**課題の指示:**
以下の資料のうち、「order: Hemiptera」を含む行から「family: Torymidae」を含む行までを、両端の行も含めて番号付きリストに整えてください。空行は省き、画像は答えに入れないでください。

————

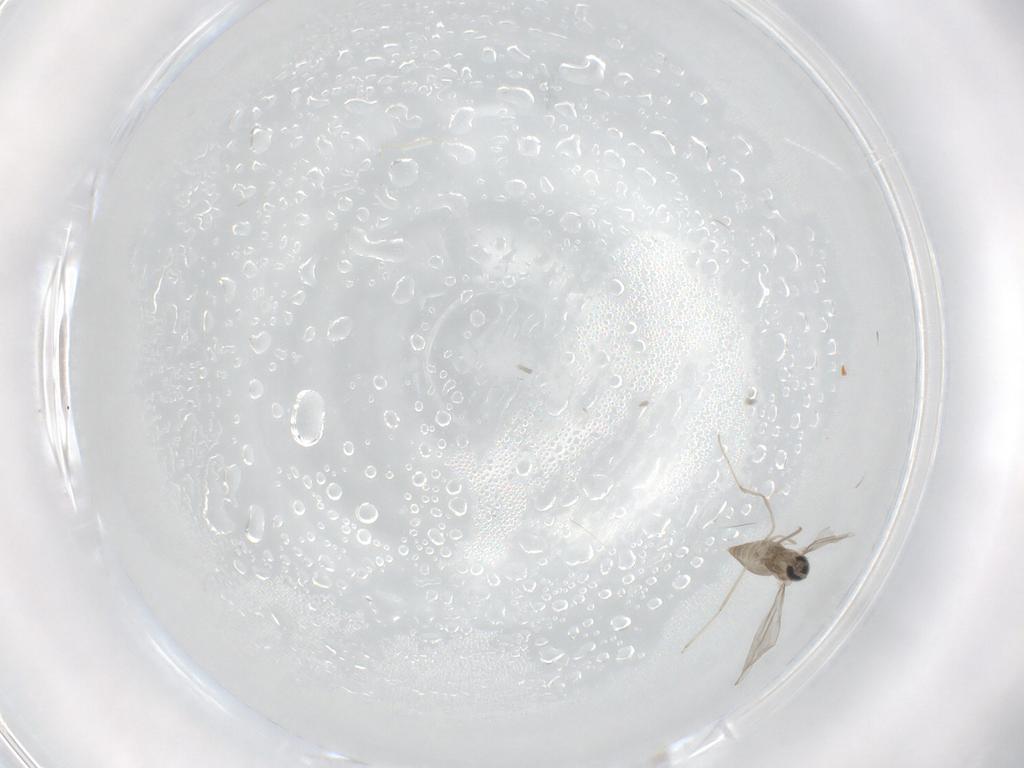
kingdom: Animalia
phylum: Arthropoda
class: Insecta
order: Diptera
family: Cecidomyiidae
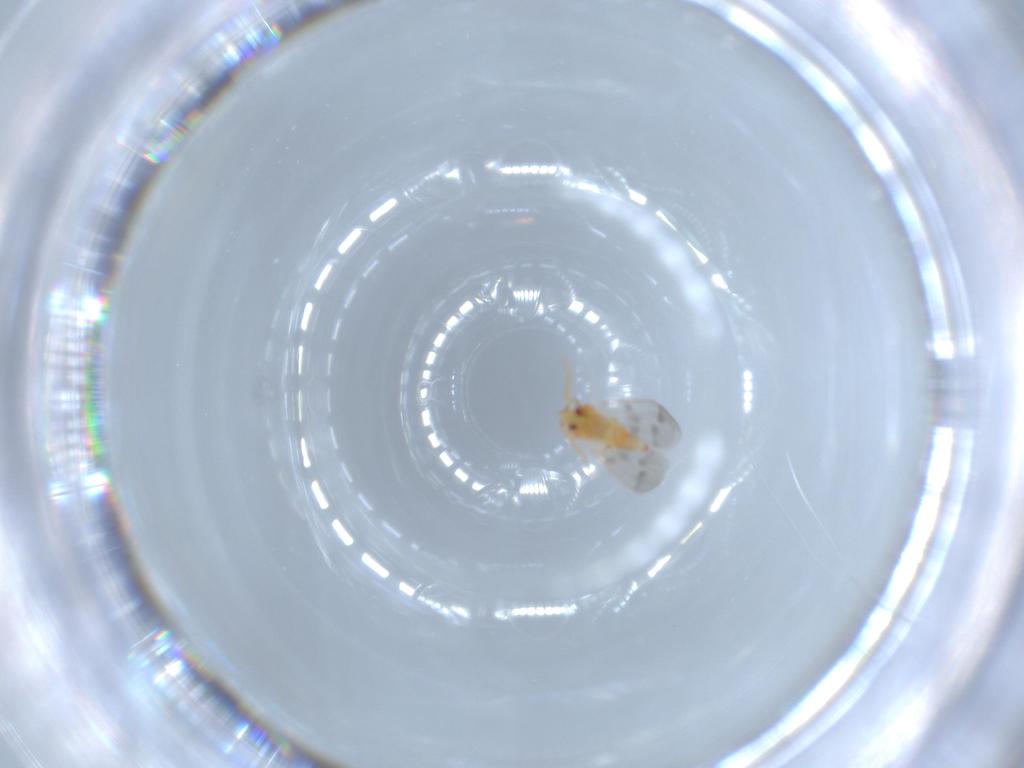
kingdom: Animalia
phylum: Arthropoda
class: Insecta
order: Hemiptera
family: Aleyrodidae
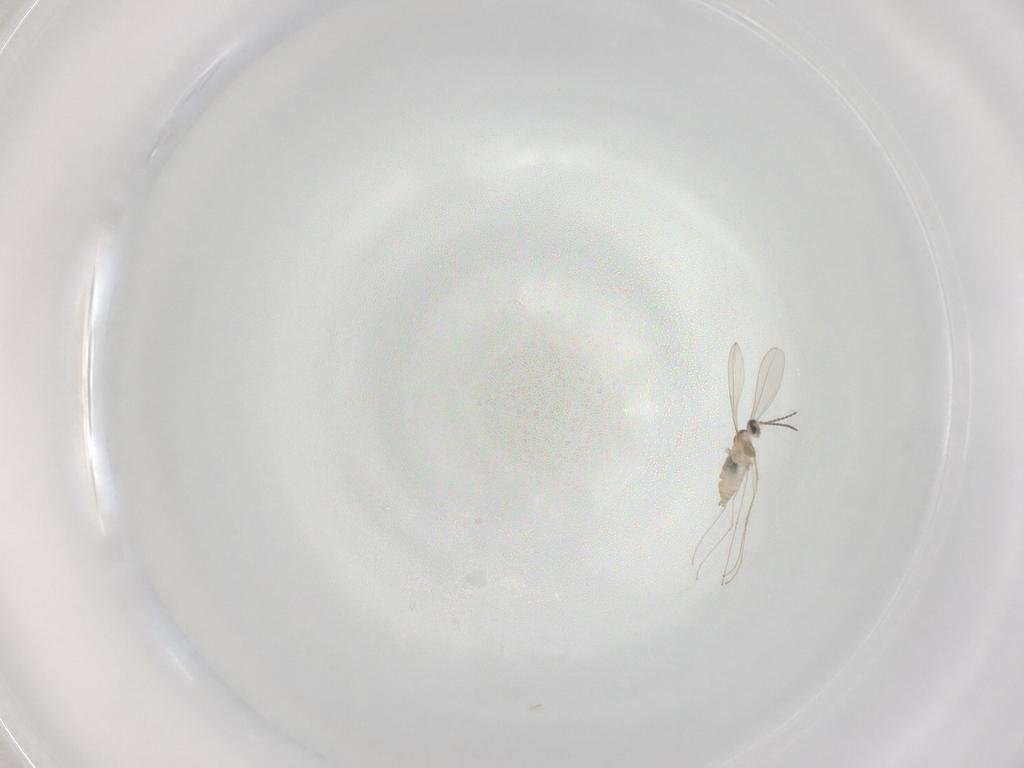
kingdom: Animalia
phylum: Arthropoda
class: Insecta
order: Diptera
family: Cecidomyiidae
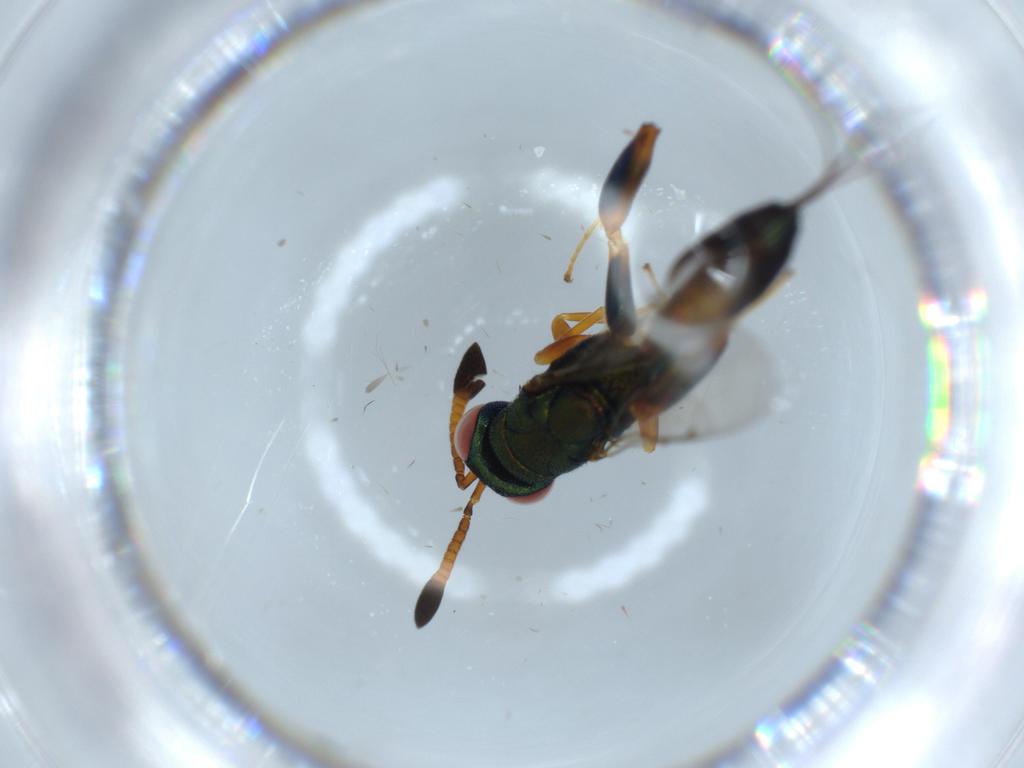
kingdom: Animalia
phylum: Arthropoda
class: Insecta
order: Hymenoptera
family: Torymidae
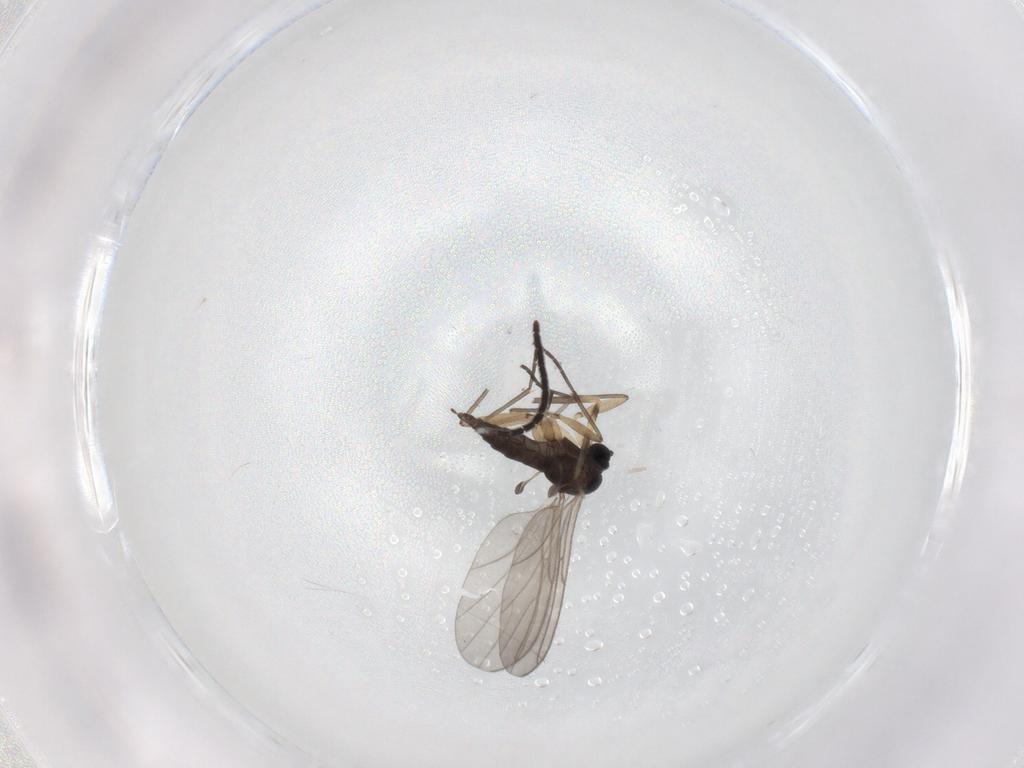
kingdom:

————

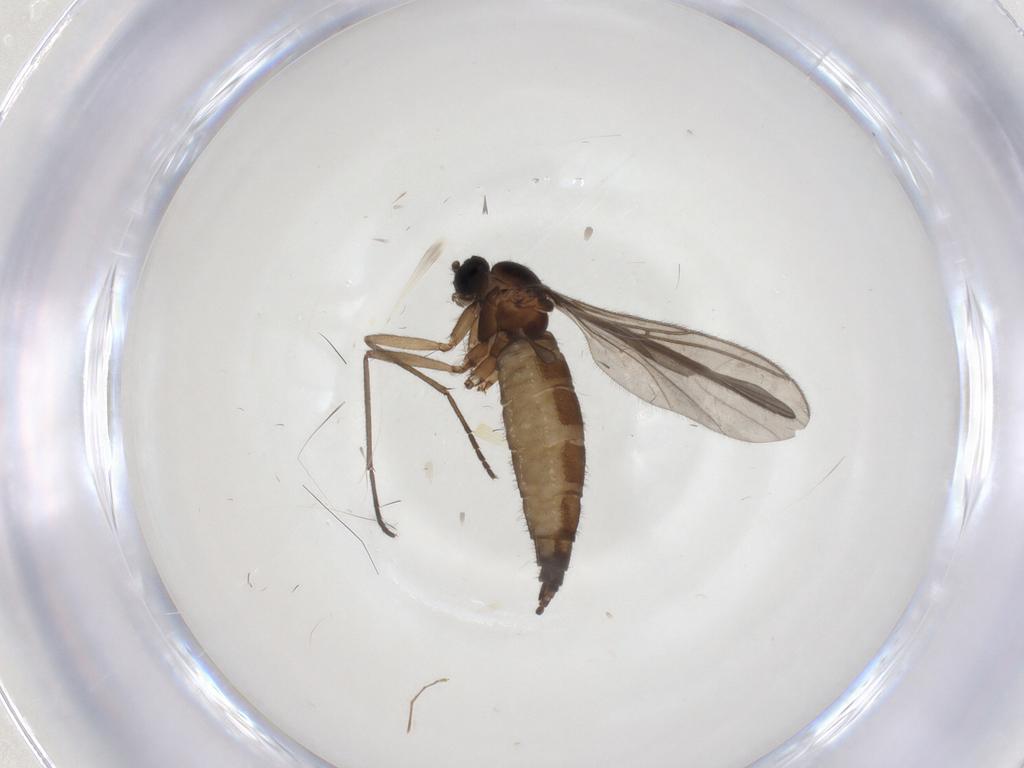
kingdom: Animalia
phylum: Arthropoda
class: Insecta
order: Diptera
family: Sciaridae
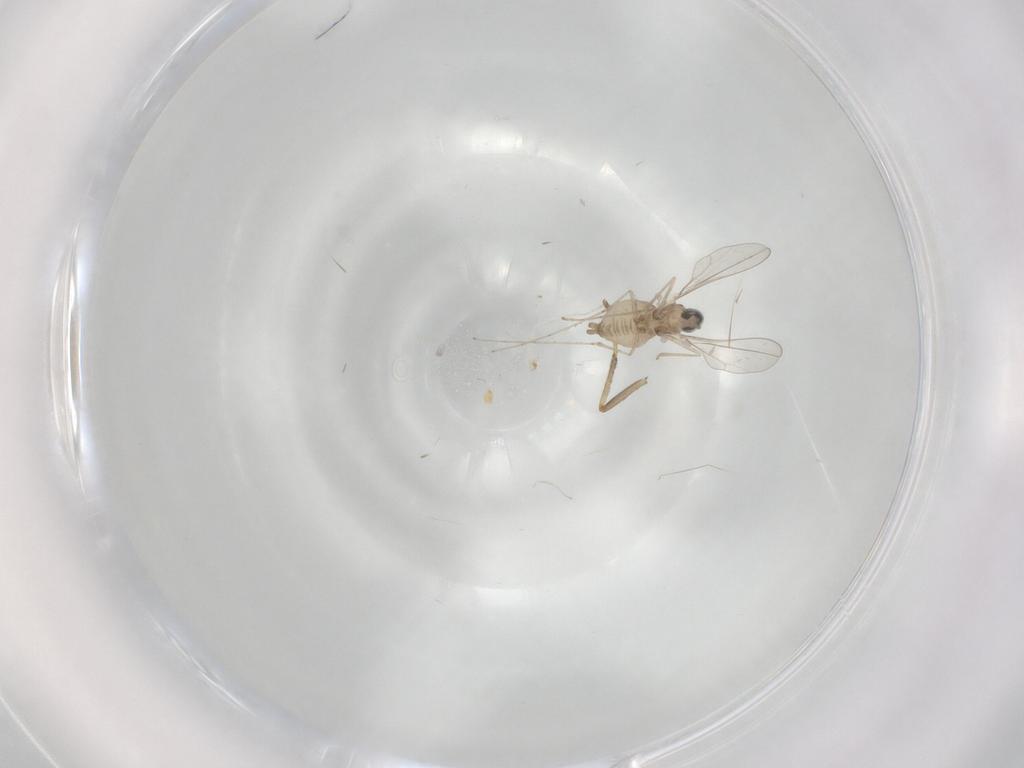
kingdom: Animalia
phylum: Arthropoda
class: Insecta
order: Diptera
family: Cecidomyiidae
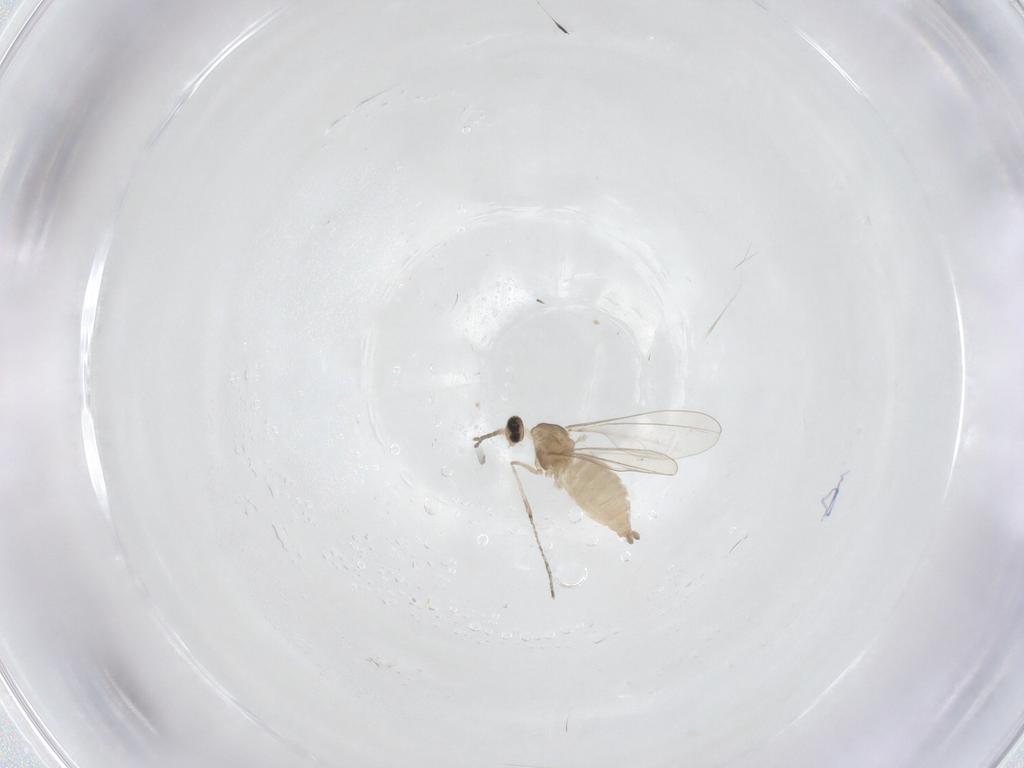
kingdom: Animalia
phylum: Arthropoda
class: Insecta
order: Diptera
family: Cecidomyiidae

————

**課題の解答:**
1. order: Hemiptera
2. family: Aleyrodidae
3. kingdom: Animalia
4. phylum: Arthropoda
5. class: Insecta
6. order: Diptera
7. family: Cecidomyiidae
8. kingdom: Animalia
9. phylum: Arthropoda
10. class: Insecta
11. order: Hymenoptera
12. family: Torymidae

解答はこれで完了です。